Polusi Udara Jakarta Memburuk hingga Masuk Enam Besar Dunia

Polusi Udara Jakarta Memburuk hingga Masuk Enam Besar Dunia
Foto: Ilustrasi Polusi Udara Jakarta Memburuk hingga Masuk Enam Besar Dunia.

Kondisi lingkungan di ibu kota kembali menghadapi masalah serius. Kualitas udara di Jakarta dilaporkan memburuk pada Selasa pagi, 19 Mei 2026.

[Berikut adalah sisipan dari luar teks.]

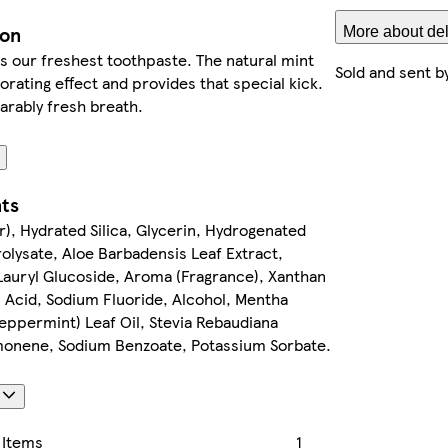
ion
More about del
s our freshest toothpaste. The natural mint
Sold and sent b
gorating effect and provides that special kick.
rably fresh breath.
nts
), Hydrated Silica, Glycerin, Hydrogenated
olysate, Aloe Barbadensis Leaf Extract,
 Lauryl Glucoside, Aroma (Fragrance), Xanthan
 Acid, Sodium Fluoride, Alcohol, Mentha
eppermint) Leaf Oil, Stevia Rebaudiana
imonene, Sodium Benzoate, Potassium Sorbate.
s
 Items
1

Berdasarkan data dari situs pemantau udara IQAir yang dikutip dari Megapolitan, ibu kota berada di peringkat keenam sebagai kota dengan polusi udara terburuk di dunia pada pukul 08.00 WIB.

Air Quality Index atau indeks kualitas udara Jakarta menyentuh angka 137. Sementara itu, tingkat konsentrasi partikel halus PM2.5 dilaporkan berada pada tingkat 44 mikrogram per meter kubik.

Melalui indikator numerik tersebut, atmosfer lingkungan Jakarta dikategorikan tidak sehat bagi kelompok sensitif. Kategori ini meliputi anak-anak, lanjut usia, serta masyarakat yang memiliki riwayat penyakit pernapasan.

Masyarakat pun diimbau membatasi aktivitas di luar ruangan. Warga yang tetap harus beraktivitas di area terbuka disarankan memakai masker untuk meminimalkan dampak paparan polusi.

Dalam skala global, peringkat pertama kota dengan udara paling tercemar ditempati oleh Lahore dengan AQI 300. Peringkat kedua diduduki Dhaka dengan angka 178, dan posisi ketiga diisi oleh Kampala dengan nilai 160.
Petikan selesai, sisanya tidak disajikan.